He didn’t hesitate to give me his blessing to date whoever and whenever I wanted. I knew that the void that Mark’s death left in my life would never be filled the same way that Mark filled it. As I scanned through the results not many of the profiles interested me.
I knew that even as I started dating, I still had to continue to fill my own life with my own positive activities, people, and feelings; I could not put the pressure on someone else to fill Mark’s place—if I did, neither one of us would ever be truly happy. After several pages I started to wonder if I was just being extremely critical because I wasn’t ready.
Other people might have their own ideas about how long you should grieve before dating, but since grief is an individual process, you’re the only one who really knows when you’re ready.
Just make sure that you can honor your spouse and still be emotionally prepared for this new chapter of your life.
Know that like a cut heals over time, emotional pain heals eventually, too.
This is not to say that you won't have scars, but you can certainly live on.
Saying Goodbye Taking Care of Yourself Community Q&A Losing a spouse is one of the most painful experiences one can be put through.

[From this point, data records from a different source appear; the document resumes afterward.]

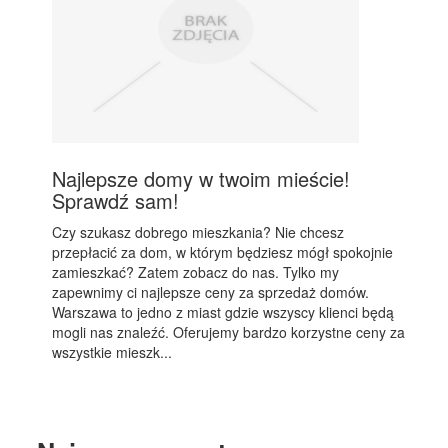
Najlepsze domy w twoim mieście!
Sprawdź sam!
Czy szukasz dobrego mieszkania? Nie chcesz
przepłacić za dom, w którym będziesz mógł spokojnie
zamieszkać? Zatem zobacz do nas. Tylko my
zapewnimy ci najlepsze ceny za sprzedaż domów.
Warszawa to jedno z miast gdzie wszyscy klienci będą
mogli nas znaleźć. Oferujemy bardzo korzystne ceny za
wszystkie mieszk...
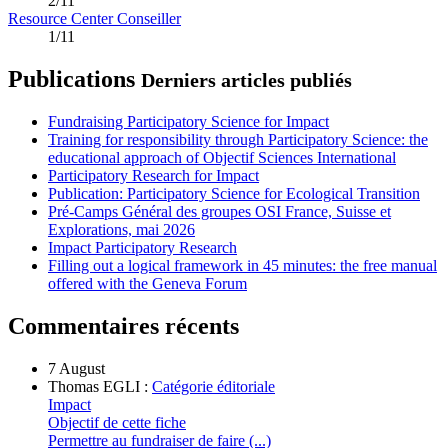
2/11
Resource Center Conseiller
1/11
Publications
Derniers articles publiés
Fundraising Participatory Science for Impact
Training for responsibility through Participatory Science: the
educational approach of Objectif Sciences International
Participatory Research for Impact
Publication: Participatory Science for Ecological Transition
Pré-Camps Général des groupes OSI France, Suisse et
Explorations, mai 2026
Impact Participatory Research
Filling out a logical framework in 45 minutes: the free manual
offered with the Geneva Forum
Commentaires récents
7 August
Thomas EGLI :
Catégorie éditoriale
Impact
Objectif de cette fiche
Permettre au fundraiser de faire (...)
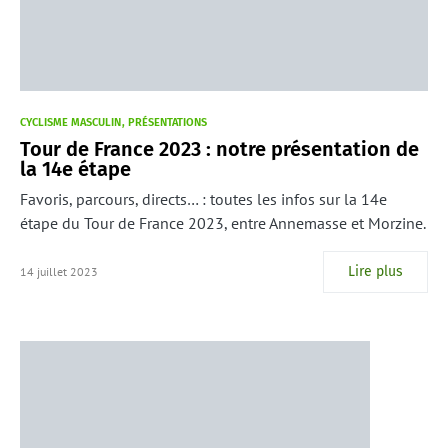
CYCLISME MASCULIN
PRÉSENTATIONS
Tour de France 2023 : notre présentation de
la 14e étape
Favoris, parcours, directs… : toutes les infos sur la 14e
étape du Tour de France 2023, entre Annemasse et Morzine.
Lire plus
14 juillet 2023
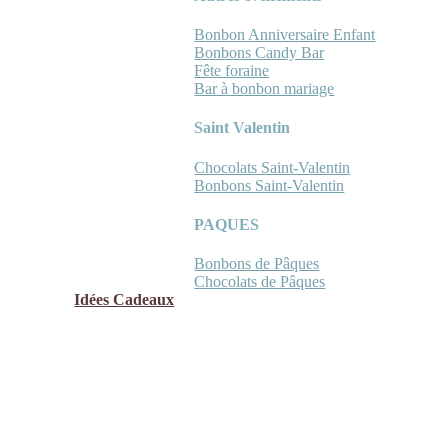
Bonbon Anniversaire Enfant
Bonbons Candy Bar
Fête foraine
Bar à bonbon mariage
Saint Valentin
Chocolats Saint-Valentin
Bonbons Saint-Valentin
PAQUES
Bonbons de Pâques
Chocolats de Pâques
Idées Cadeaux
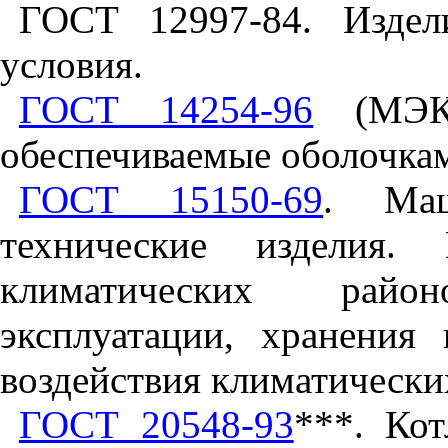
ГОСТ 12997-84. Издел
условия.
ГОСТ 14254-96
(МЭК
обеспечиваемые оболочка
ГОСТ 15150-69
. Ма
технические изделия.
климатических райо
эксплуатации, хранения
воздействия климатически
ГОСТ 20548-93
***. Ко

A few weeks after his death, I received a letter from my insurance company.In other words, no matter the age, people need people.Exploring Your Readiness to Date Entering the Dating Scene Going on a Date Community Q&A The death of a spouse can be one of the most devastating life events one endures.I buried this idea along with the letter knowing I would re-enter the dating scene in my own time. I was by myself at the grocery store and I looked up to find a man watching me with an interested look in his eye. I called him and asked him what he thought about me dating. I’m so happy you are considering it.” Her response wasn’t what I expected, but from both her and my father-in-law’s answers I felt better about moving forward.To my surprise, I found myself feeling attracted to him. This innocent exchange of glances made me uncomfortable, but only in a sense that I realized I was no longer a married woman but an available single one. First, I needed to be willing to discuss dating with people who I was close to. He said genuinely that he wanted me to be happy and that he knew Mark would want me to be happy too. I wasn’t sure what she would say and was shocked when she didn’t say anything. Second, I needed to know that I wouldn’t be dating to just fill a void. However I had met Mark online and thought it was a good place to start. It felt a little uncomfortable to be searching for a ‘new’ man after being with one man for ten years.